Provided material |

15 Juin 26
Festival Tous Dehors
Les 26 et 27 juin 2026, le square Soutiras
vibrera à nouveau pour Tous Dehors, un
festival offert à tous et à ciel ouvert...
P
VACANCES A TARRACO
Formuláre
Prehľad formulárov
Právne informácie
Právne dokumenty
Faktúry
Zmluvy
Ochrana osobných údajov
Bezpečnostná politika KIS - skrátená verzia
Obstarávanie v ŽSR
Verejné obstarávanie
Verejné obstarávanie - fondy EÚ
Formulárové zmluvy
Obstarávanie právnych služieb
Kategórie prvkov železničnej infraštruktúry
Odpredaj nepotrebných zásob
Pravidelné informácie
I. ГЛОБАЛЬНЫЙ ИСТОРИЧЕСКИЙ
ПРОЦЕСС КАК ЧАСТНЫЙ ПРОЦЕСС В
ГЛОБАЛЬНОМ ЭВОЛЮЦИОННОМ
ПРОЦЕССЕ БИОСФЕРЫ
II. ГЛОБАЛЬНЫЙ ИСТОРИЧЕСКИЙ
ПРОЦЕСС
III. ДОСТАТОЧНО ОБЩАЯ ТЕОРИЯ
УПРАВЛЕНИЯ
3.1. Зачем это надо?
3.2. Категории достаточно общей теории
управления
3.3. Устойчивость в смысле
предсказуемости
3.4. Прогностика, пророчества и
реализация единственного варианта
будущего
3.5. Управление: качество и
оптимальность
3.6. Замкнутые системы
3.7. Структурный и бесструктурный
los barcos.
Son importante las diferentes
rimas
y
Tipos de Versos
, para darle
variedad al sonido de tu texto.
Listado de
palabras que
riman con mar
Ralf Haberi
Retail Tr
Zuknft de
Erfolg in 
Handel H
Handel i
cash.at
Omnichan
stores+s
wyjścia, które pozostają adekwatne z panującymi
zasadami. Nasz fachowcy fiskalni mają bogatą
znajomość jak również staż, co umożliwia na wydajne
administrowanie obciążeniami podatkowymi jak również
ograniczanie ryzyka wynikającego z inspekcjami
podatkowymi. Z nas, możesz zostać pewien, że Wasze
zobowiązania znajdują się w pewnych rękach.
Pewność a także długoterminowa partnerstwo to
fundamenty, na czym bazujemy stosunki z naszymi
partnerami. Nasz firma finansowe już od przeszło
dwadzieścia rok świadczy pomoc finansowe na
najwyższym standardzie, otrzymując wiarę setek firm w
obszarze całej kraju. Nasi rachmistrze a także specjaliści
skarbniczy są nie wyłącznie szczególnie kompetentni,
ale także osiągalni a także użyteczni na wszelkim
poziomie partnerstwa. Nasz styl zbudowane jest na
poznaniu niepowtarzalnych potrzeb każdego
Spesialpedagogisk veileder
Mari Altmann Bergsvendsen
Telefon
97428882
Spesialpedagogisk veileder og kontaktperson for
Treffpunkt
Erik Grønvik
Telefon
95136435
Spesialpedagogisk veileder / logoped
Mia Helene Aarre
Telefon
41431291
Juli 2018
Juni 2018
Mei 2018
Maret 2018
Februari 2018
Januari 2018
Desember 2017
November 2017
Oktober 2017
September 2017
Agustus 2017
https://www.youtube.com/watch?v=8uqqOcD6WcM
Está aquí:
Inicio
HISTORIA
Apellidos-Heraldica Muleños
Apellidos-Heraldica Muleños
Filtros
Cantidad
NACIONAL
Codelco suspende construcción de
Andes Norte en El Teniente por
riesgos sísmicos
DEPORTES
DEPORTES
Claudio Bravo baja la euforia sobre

Task to carry out |
Find the lines in the data that hold the word "finansowe". Reply with how many there are and nothing more.

Output of the task |
2